5. The fuel injector of claim 4, wherein the swirl generator comprises at least one channel that extends from the at least one fuel passage opening toward the guide aperture.

6. The fuel injector of claim 4, wherein the at least one channel extends substantially tangent to a periphery of the guide passage.

7. The fuel injector of claim 6, wherein the at least one channel comprises a plurality of channels uniformly disposed about the guide aperture.

8. The fuel injector of claim 7, wherein the at least one fuel passage comprises a plurality of fuel passages disposed about a central axis of the guide aperture.

9. The fuel injector of claim 8, wherein the flat disk further comprises a substantially circular circumferential surface engaging the first disk surface and the second disk surface; and wherein the plurality of fuel passages are located between the axis of the guide aperture and the circumferential surface of the flat disk.

10. The fuel injector of claim 9, wherein the at least one channel comprises a plurality of channels, one of the plurality of channels corresponds to one of the plurality of fuel passage openings, each of the plurality of channels forming a flow passage between the corresponding fuel passage opening and the guide aperture.

11. The fuel injector of claim 10, wherein the passage of the seat comprises a funnel between the first seat surface and the second seat surface.

12. The fuel injector of claim 11, wherein the flat disk is disposed on the first surface of the seat so that a fuel passing through the swirl generator is directed toward a conical end of the funnel.

13. The fuel injector of claim 12, wherein the swirl generator is laser machined into the second disk surface.

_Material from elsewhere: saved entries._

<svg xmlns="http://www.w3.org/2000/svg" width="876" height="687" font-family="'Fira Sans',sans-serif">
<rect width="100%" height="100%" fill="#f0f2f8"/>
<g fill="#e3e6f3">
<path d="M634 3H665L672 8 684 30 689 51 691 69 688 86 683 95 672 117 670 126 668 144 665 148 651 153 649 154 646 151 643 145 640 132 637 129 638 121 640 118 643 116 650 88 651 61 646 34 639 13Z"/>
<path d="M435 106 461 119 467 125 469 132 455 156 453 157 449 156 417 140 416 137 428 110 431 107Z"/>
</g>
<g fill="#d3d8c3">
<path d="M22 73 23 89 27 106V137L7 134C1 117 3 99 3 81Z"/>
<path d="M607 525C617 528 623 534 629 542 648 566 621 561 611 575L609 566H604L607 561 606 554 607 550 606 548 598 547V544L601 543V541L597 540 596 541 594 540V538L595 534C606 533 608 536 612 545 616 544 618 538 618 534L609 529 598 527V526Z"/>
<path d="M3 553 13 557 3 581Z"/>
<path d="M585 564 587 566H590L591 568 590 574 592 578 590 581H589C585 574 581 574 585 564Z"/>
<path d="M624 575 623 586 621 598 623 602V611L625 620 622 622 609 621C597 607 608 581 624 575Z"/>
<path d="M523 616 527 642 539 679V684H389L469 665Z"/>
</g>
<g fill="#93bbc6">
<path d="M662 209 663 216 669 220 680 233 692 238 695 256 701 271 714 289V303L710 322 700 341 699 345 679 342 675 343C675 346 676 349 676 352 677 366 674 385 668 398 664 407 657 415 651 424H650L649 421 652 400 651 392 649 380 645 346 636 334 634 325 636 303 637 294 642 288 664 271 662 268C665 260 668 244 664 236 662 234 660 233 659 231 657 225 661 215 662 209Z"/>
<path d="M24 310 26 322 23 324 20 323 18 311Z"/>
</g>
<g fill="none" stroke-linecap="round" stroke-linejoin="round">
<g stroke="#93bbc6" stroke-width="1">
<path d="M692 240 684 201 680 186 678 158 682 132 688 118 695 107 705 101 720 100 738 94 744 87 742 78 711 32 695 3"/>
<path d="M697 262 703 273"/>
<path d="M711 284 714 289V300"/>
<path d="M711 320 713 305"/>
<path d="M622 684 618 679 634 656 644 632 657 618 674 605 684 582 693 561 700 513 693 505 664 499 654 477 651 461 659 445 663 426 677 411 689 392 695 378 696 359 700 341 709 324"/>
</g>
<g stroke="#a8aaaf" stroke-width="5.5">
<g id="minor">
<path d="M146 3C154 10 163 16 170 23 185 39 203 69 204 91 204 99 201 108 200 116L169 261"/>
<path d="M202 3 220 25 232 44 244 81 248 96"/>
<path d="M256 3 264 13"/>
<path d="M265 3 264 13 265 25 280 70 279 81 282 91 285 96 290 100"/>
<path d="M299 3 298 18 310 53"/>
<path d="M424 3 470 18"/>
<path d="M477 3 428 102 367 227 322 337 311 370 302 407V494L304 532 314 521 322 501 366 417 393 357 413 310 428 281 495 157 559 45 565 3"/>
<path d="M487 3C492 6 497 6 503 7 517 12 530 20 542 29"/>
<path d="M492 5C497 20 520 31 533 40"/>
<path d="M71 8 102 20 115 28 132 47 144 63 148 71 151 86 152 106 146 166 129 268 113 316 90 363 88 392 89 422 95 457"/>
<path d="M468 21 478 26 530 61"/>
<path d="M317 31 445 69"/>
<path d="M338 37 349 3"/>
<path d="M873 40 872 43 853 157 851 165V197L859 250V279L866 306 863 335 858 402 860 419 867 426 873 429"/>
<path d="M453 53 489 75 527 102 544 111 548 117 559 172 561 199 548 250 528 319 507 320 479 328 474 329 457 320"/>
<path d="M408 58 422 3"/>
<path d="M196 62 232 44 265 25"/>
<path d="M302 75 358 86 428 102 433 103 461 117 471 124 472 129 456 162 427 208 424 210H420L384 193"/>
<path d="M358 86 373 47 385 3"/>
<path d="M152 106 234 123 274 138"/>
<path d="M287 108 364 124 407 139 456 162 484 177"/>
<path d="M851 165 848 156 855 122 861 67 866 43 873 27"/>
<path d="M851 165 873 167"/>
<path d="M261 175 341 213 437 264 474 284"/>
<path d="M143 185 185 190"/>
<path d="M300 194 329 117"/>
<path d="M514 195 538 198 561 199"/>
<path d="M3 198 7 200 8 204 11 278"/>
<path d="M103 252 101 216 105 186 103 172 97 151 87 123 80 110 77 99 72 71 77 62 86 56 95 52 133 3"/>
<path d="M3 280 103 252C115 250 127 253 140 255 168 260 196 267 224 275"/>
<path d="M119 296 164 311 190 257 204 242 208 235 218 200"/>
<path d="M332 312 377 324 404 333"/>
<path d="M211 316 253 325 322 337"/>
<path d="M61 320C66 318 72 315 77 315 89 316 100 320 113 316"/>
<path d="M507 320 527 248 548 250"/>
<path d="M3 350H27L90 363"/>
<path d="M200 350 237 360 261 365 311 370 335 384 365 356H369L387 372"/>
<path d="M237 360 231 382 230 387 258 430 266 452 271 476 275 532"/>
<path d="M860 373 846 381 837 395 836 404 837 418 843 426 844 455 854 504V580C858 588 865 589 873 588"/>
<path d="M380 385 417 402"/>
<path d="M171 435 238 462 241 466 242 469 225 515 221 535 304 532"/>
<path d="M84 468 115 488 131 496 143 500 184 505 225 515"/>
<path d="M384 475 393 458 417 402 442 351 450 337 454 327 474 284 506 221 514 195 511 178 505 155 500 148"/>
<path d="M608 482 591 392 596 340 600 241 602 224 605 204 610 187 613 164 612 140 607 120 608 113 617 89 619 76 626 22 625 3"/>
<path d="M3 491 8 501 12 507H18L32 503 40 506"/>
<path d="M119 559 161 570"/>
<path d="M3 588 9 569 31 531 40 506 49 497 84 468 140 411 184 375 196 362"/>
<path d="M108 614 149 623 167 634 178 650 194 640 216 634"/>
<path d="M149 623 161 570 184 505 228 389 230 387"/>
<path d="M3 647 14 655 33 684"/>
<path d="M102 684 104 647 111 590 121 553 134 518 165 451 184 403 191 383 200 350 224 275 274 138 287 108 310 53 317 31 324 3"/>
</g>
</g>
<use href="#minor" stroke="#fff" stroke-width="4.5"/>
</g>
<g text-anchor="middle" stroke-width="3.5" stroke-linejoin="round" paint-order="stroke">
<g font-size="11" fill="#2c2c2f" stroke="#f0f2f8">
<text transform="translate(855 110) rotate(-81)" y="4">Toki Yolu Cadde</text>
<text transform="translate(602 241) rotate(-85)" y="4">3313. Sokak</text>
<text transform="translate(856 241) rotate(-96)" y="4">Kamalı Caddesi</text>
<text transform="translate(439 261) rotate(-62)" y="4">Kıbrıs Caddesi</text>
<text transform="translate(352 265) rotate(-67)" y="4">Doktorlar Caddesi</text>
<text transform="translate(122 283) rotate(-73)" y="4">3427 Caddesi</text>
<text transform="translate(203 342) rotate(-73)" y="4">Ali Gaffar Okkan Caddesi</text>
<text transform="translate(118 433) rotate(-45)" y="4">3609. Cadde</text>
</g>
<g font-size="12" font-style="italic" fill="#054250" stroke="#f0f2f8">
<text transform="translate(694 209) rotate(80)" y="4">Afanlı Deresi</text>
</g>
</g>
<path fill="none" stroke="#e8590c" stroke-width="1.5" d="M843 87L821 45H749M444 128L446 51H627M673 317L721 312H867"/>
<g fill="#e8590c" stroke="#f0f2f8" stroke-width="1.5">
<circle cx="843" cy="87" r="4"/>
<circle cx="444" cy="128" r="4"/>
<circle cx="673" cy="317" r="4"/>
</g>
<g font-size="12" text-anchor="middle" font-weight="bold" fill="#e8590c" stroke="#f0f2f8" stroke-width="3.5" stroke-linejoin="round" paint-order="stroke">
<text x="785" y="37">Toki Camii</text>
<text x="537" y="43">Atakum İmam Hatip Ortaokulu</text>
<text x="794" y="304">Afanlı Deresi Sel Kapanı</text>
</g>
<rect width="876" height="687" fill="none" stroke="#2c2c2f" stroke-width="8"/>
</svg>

14. A single flat disk for a fuel injector, the flat disk providing a guide for a needle of the fuel injector and an arrangement to swirl fuel on a seat comprising;

a first disk surface;

an outer circumference engaging the first disk surface;

a second disk surface engaging the outer circumference;

a guide aperture extending between the first disk surface and the second disk surface, the guide aperture having a central axis;

a plurality of fuel passages extending between the first disk surface and the second disk surface; and

a swirl generator formed in the second disk surface that communicates with the guide aperture.

15. The flat disk of claim 14, wherein the swirl generator comprises a plurality of channels, each of the plurality of channels corresponding to one of the plurality of fuel passage openings.

16. The flat disk of claim 15, wherein each of the plurality of channels comprises a channel substantially tangent to a periphery of the guide aperture.

17. The flat disk of claim 16, wherein at least one channel is machined in the second disk surface.